According to him, the tax authorities has a policy that encourages enterprises with tax concerns to pay in advance and litigate their claims afterwards.


“The Tax Administration Act 2011 places the burden of proof on the taxpayer, and we therefore recommend prior communication with SARS in the form of a binding ruling as to discharge the burden of proof,” says Mthwane.


Additionally, businesses might attempt to finance payments by recovering these sums as input tax from consumers or by using their own revenues.


“The minute you deal with customers like banks, certain insurance companies or state-owned enterprises that are not fully vatable, you cannot recover the full VAT and you are still liable for tax,” says Meyburgh.

Developing clarity

International consulting businesses who provide advise to South African customers through email or even Zoom may be subject to a penalty. The taxing authorities may contend that these actions qualify as electronic services.


However, there are actions businesses may take to determine whether or not they are subject to VAT in South Africa.


Companies might seek to get a ruling from SARS, and if unsuccessful, they could bring the case before the High Court. Another option would be to petition the court for a clarification order to establish the statute's right interpretation.

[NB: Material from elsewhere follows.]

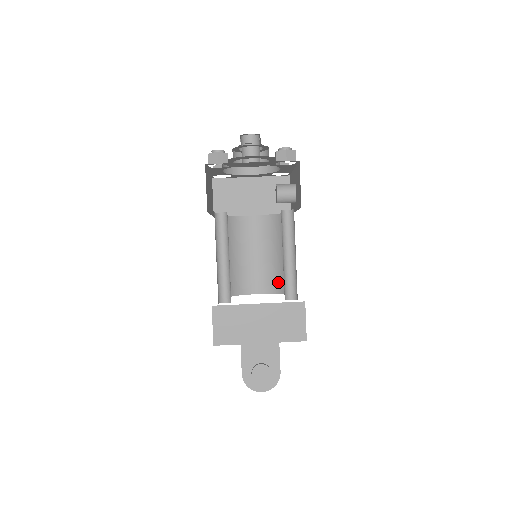
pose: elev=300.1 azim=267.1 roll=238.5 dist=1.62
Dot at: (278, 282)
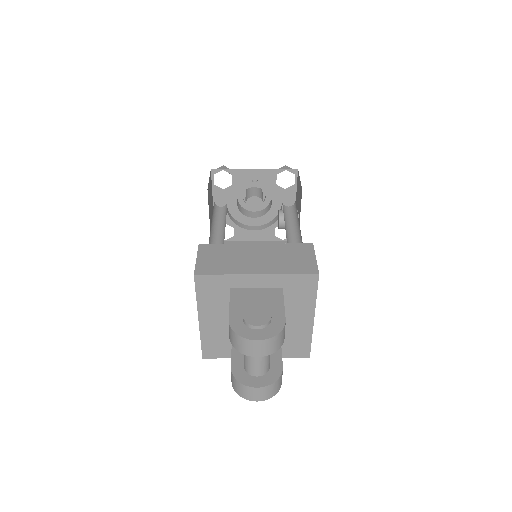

Businesses who have collectively failed to pay VAT should register with SARS and begin paying taxes from the right date. Then, they would petition for VDP to have their fines remitted.


To avoid missing the deadline, the firm in issue must submit the application within one month of registering for VAT. Such businesses will also require the assistance of tax experts in determining their VAT due.


“The tax practitioner will ensure that, before the transaction is entered into, it is clear if the business needs to register or not,” he says.


This is a rising issue for global corporations who provide services to South African clients. Given the frequency, duration, and quantity of transaction fees, this has become a danger for businesses as well.


To avoid significant fines, multinational corporations would do well to evaluate the VAT regulations in South Africa and seek assistance from local specialists. The challenges of interpretation will persist for the foreseeable future.